■ **TEXT SHOWN**:
CULTURED: Before we wrap up, during Paris Fashion Week where do you go to unwind if you have 30 minutes? And three hours?

Van Houtte: If I have three hours, I go to Jaïs or Bistrot des Tournelles. If I have 30 minutes, I would probably go to Café de L’Époque next to the Palais Royal, and I would get a glass of white wine with a croque monsieur.

CULTURED: What is a place that you avoid at all cost during Paris Fashion Week?

Van Houtte: Le Costes. You could pay me, and I wouldn’t even go there. No way.

CULTURED: Is there an under-the-radar survival tip that you'd recommend for anyone for fashion week in Paris?

Van Houtte: Using a Lime bike is my number one survival tip. The traffic in Paris is so bad. If it's a sunny day and you want to be on time for shows, I would 100 percent take a bike. Number two, I never ever go to a show if I'm feeling tired and it's too late. The world's not going to die if you miss a show.

I missed a really big show in Milan because it was raining and I just didn't want to go. Honestly, I saw it online, and it was perfect. People who try to overdo it the whole time end up so stressed and with no energy left. Lastly, I always have nuts and a pack of Haribo in my bag. In case you don't eat or a show runs late, you always know you have something there.

■ **INFORMATION PROVIDED**:
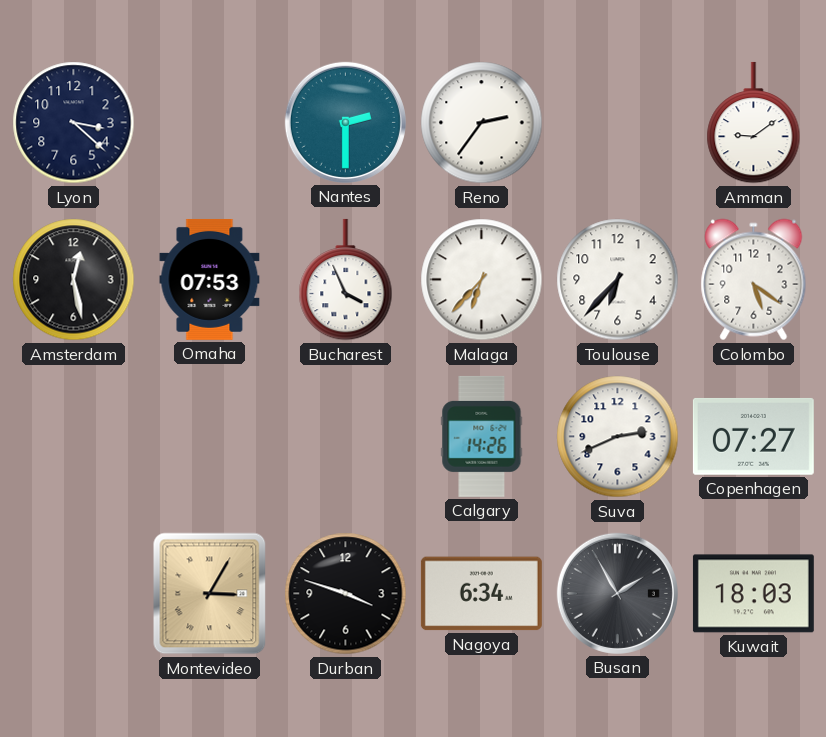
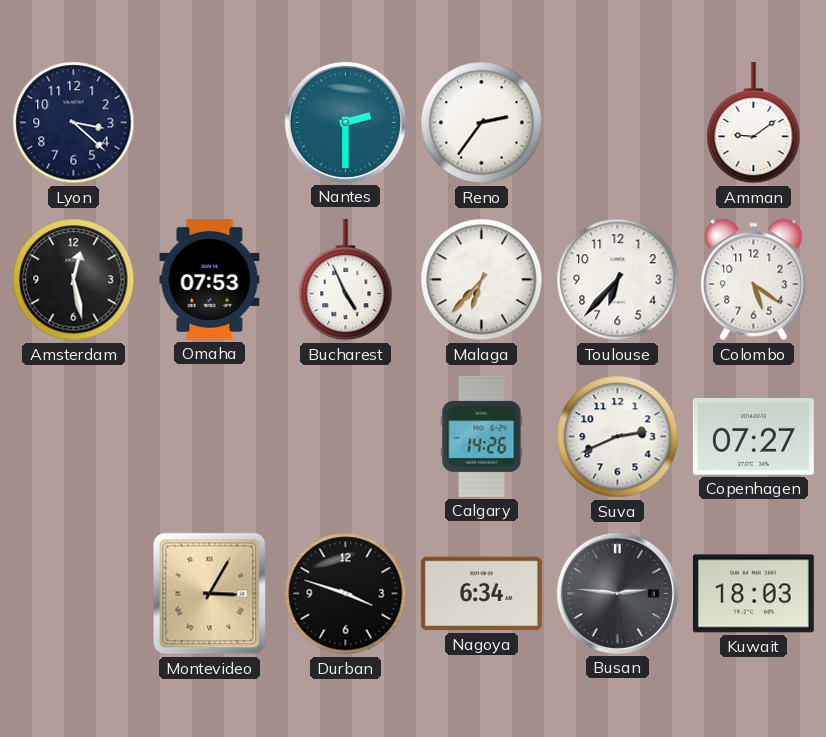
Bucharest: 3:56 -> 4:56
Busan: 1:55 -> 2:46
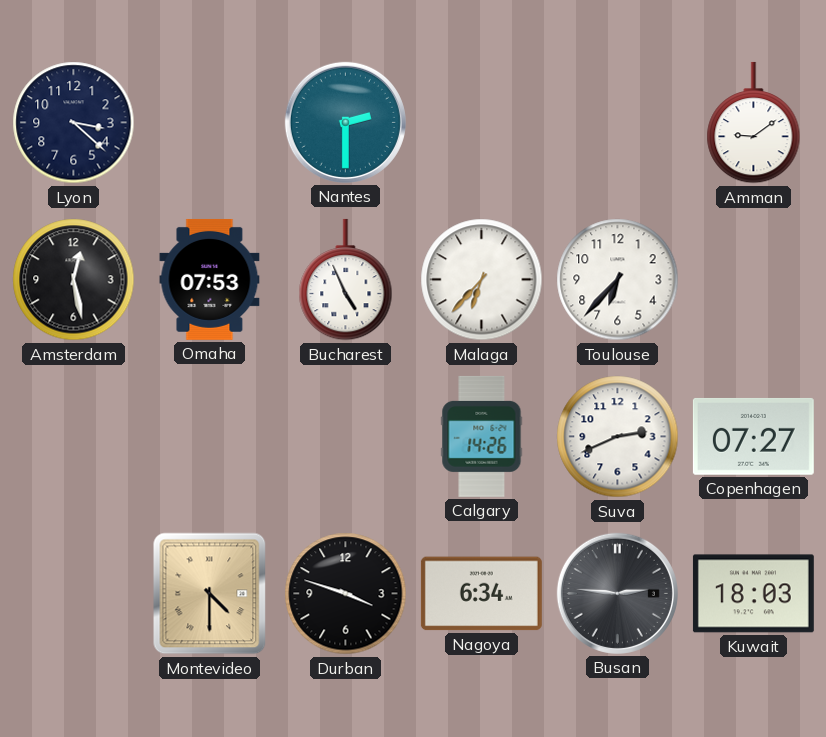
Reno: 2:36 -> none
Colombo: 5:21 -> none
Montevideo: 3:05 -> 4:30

■ **PROBLEM 1**: Duplicate the passage of the fashion week interview above from "CULTURED: What is" to "miss a show.".
■ **PROBLEM 2**: In the fashion week interview, which places does Van Houtte name as spots to go to unwind?
■ **PROBLEM 3**: According to the fashion week interview, what is Van Houtte's number one survival tip?

■ **RESULT 1**:
CULTURED: What is a place that you avoid at all cost during Paris Fashion Week?

Van Houtte: Le Costes. You could pay me, and I wouldn’t even go there. No way.

CULTURED: Is there an under-the-radar survival tip that you'd recommend for anyone for fashion week in Paris?

Van Houtte: Using a Lime bike is my number one survival tip. The traffic in Paris is so bad. If it's a sunny day and you want to be on time for shows, I would 100 percent take a bike. Number two, I never ever go to a show if I'm feeling tired and it's too late. The world's not going to die if you miss a show.

■ **RESULT 2**:
Jaïs
Bistrot des Tournelles
Café de L'Époque

■ **RESULT 3**: Using a Lime bike.